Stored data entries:
────
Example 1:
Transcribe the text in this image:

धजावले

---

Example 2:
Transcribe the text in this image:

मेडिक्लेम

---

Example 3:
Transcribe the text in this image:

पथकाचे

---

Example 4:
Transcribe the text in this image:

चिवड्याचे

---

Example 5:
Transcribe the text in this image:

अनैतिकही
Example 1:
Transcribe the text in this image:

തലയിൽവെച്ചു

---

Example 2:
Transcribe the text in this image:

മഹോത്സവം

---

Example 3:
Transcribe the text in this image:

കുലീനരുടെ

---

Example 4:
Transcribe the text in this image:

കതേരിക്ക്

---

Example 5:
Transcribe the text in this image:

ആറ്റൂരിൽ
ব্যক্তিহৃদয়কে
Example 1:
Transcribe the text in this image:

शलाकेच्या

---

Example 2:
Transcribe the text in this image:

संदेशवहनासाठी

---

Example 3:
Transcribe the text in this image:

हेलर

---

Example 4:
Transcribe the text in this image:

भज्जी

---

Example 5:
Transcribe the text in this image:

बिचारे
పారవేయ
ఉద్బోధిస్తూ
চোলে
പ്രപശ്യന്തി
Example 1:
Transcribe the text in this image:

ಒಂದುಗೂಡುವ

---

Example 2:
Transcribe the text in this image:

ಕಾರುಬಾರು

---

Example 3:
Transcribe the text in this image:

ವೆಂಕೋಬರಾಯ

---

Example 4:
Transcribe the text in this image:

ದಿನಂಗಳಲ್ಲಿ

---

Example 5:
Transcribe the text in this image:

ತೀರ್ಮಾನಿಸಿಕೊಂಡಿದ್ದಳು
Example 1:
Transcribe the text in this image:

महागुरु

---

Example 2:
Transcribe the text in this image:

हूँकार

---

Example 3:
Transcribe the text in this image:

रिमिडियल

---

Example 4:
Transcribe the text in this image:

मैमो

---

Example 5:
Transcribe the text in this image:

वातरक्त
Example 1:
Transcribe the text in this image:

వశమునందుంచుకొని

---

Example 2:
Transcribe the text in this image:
────
The data above must be returned in full, exactly as written.

Example 1:
Transcribe the text in this image:

धजावले

---

Example 2:
Transcribe the text in this image:

मेडिक्लेम

---

Example 3:
Transcribe the text in this image:

पथकाचे

---

Example 4:
Transcribe the text in this image:

चिवड्याचे

---

Example 5:
Transcribe the text in this image:

अनैतिकही
Example 1:
Transcribe the text in this image:

തലയിൽവെച്ചു

---

Example 2:
Transcribe the text in this image:

മഹോത്സവം

---

Example 3:
Transcribe the text in this image:

കുലീനരുടെ

---

Example 4:
Transcribe the text in this image:

കതേരിക്ക്

---

Example 5:
Transcribe the text in this image:

ആറ്റൂരിൽ
ব্যক্তিহৃদয়কে
Example 1:
Transcribe the text in this image:

शलाकेच्या

---

Example 2:
Transcribe the text in this image:

संदेशवहनासाठी

---

Example 3:
Transcribe the text in this image:

हेलर

---

Example 4:
Transcribe the text in this image:

भज्जी

---

Example 5:
Transcribe the text in this image:

बिचारे
పారవేయ
ఉద్బోధిస్తూ
চোলে
പ്രപശ്യന്തി
Example 1:
Transcribe the text in this image:

ಒಂದುಗೂಡುವ

---

Example 2:
Transcribe the text in this image:

ಕಾರುಬಾರು

---

Example 3:
Transcribe the text in this image:

ವೆಂಕೋಬರಾಯ

---

Example 4:
Transcribe the text in this image:

ದಿನಂಗಳಲ್ಲಿ

---

Example 5:
Transcribe the text in this image:

ತೀರ್ಮಾನಿಸಿಕೊಂಡಿದ್ದಳು
Example 1:
Transcribe the text in this image:

महागुरु

---

Example 2:
Transcribe the text in this image:

हूँकार

---

Example 3:
Transcribe the text in this image:

रिमिडियल

---

Example 4:
Transcribe the text in this image:

मैमो

---

Example 5:
Transcribe the text in this image:

वातरक्त
Example 1:
Transcribe the text in this image:

వశమునందుంచుకొని

---

Example 2:
Transcribe the text in this image:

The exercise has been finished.